Forth, practice increases self-awareness. Self-awareness is one of the central teachings of Buddhism. It requires the clear and single-minded awareness to see what is actually happening to us and in us by observing our minds, emotions and bodies. Be aware of what you do mentally, spiritually and physically. Socrates said, “Know yourself.” How much do you know about yourself? Do you spend enough time to get to know yourself? We spend too much time to get to know others and try to please others. It is harder to keep silence and meditation and turn inwardly to get to know yourself. If anything goes wrong in your lives, it is time to evaluate why we do what we do. When you spend long enough quiet time to examine yourself, you can find the root causes of the problem including your attitudes and habits. We need a period of silence in our life to examine our philosophies, update our beliefs and modify our lifestyles.
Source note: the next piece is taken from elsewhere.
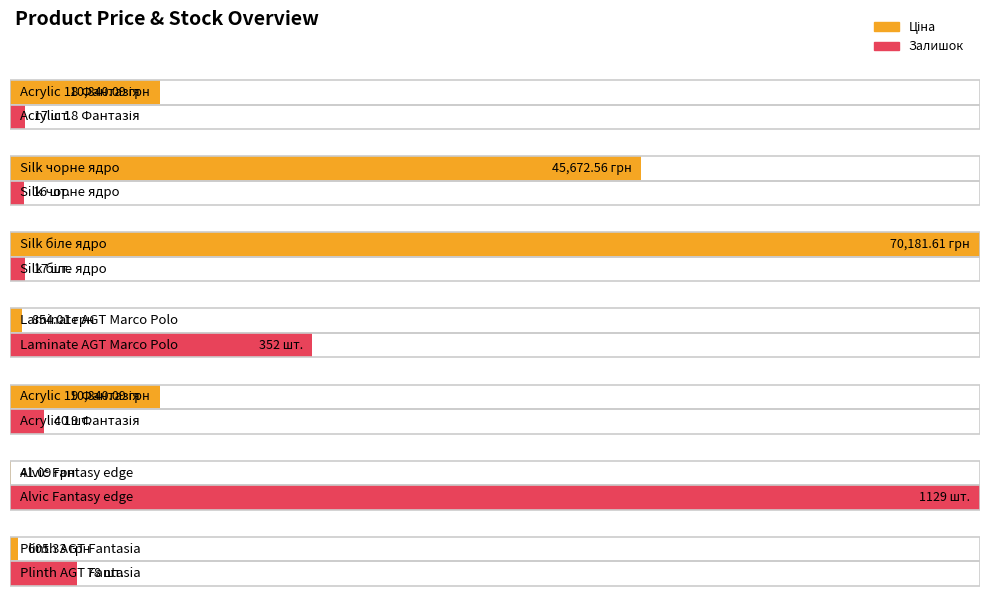

Reading right to left, list all the values displayed in this chart.

Ціна: 605.3	41.1	10840.1	854.0	70181.6	45672.6	10840.1
Залишок: 78.0	1129.0	40.0	352.0	17.0	16.0	17.0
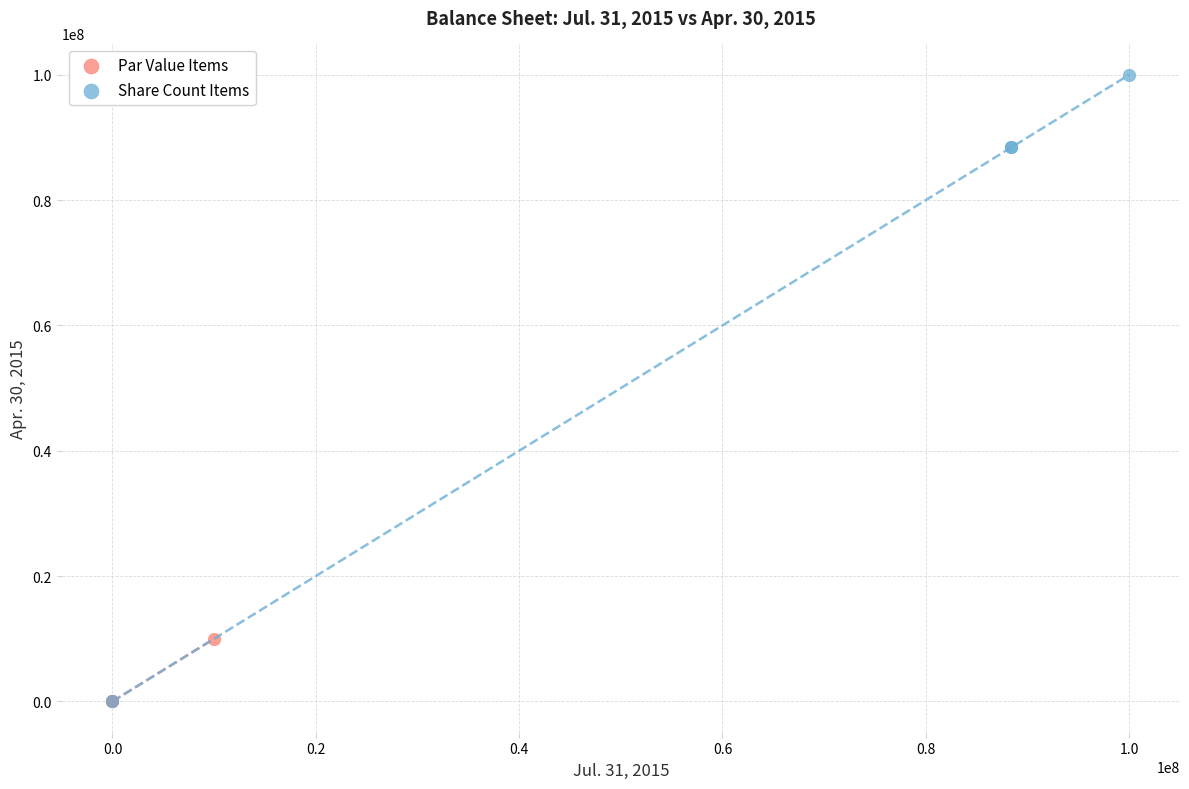

Which series contains the highest Y value?

Share Count Items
We need to pay attention to why we do what we do. According a Zen story, a man approached a Zen master and asked, “Master, will you please write for me some of highest wisdom.” The master took out a brush and wrote ATTENTION. The man asked, “Is that all?” The master then wrote, “Attention and attention”. “Well” said the man, “I really don’t see much depth in what you have written.” The Zen master then wrote “Attention, attention, attention”. The man demanded, “What does the word attention mean anyway?” The master gently responded, “Attention means attention”.
Self-awareness is to pay precise attention to exactly what we are experiencing right now, right here, moment by moment.
Finally, self-awareness leads to transformation. We need to transform our habits and attitudes. Our everyday minds are in a state of reaction. We have to transform this kind of automatic reactions. If you are driven by greed, hated and delusion, you will remain ignorant of your own Buddha nature and ignorant of the transitory and unsatisfactory nature of the world. We need to correct this misconception. It is possible to transform and release from suffering through a change in your perceptions. We want to grow and develop toward a state of fulfillment. It means a series of changes in us. Erich Fromm, in his book, Escape from Freedom wrote, “Life has an inherent tendency to grow, to expand and to express potentialities. It is our human intrinsic tendency to nurture and develop our potentialities. We hope to become a full human. We want to become everything that a human can become. We wish for self-actualization and self-realization. We are yearning for the truth. We aspire to be creative and good. We wish to attain enlightenment and Buddhahood. In Buddhist understanding, it is possible because each and every one of us have Buddha Nature within.
It is possible to purify and transform greed, anger, clinging and self-centeredness.
In conclusion, we have the instinct wisdom, serenity and compassion to cultivate happiness and fulfillment of our potentialities. Inner spiritual revolution, through critical thinking, commitment, practice, self-awareness and transformation, will awaken our potentialities to find the Buddha within and experience enlightenment. Then you become yourself the spiritual revolution.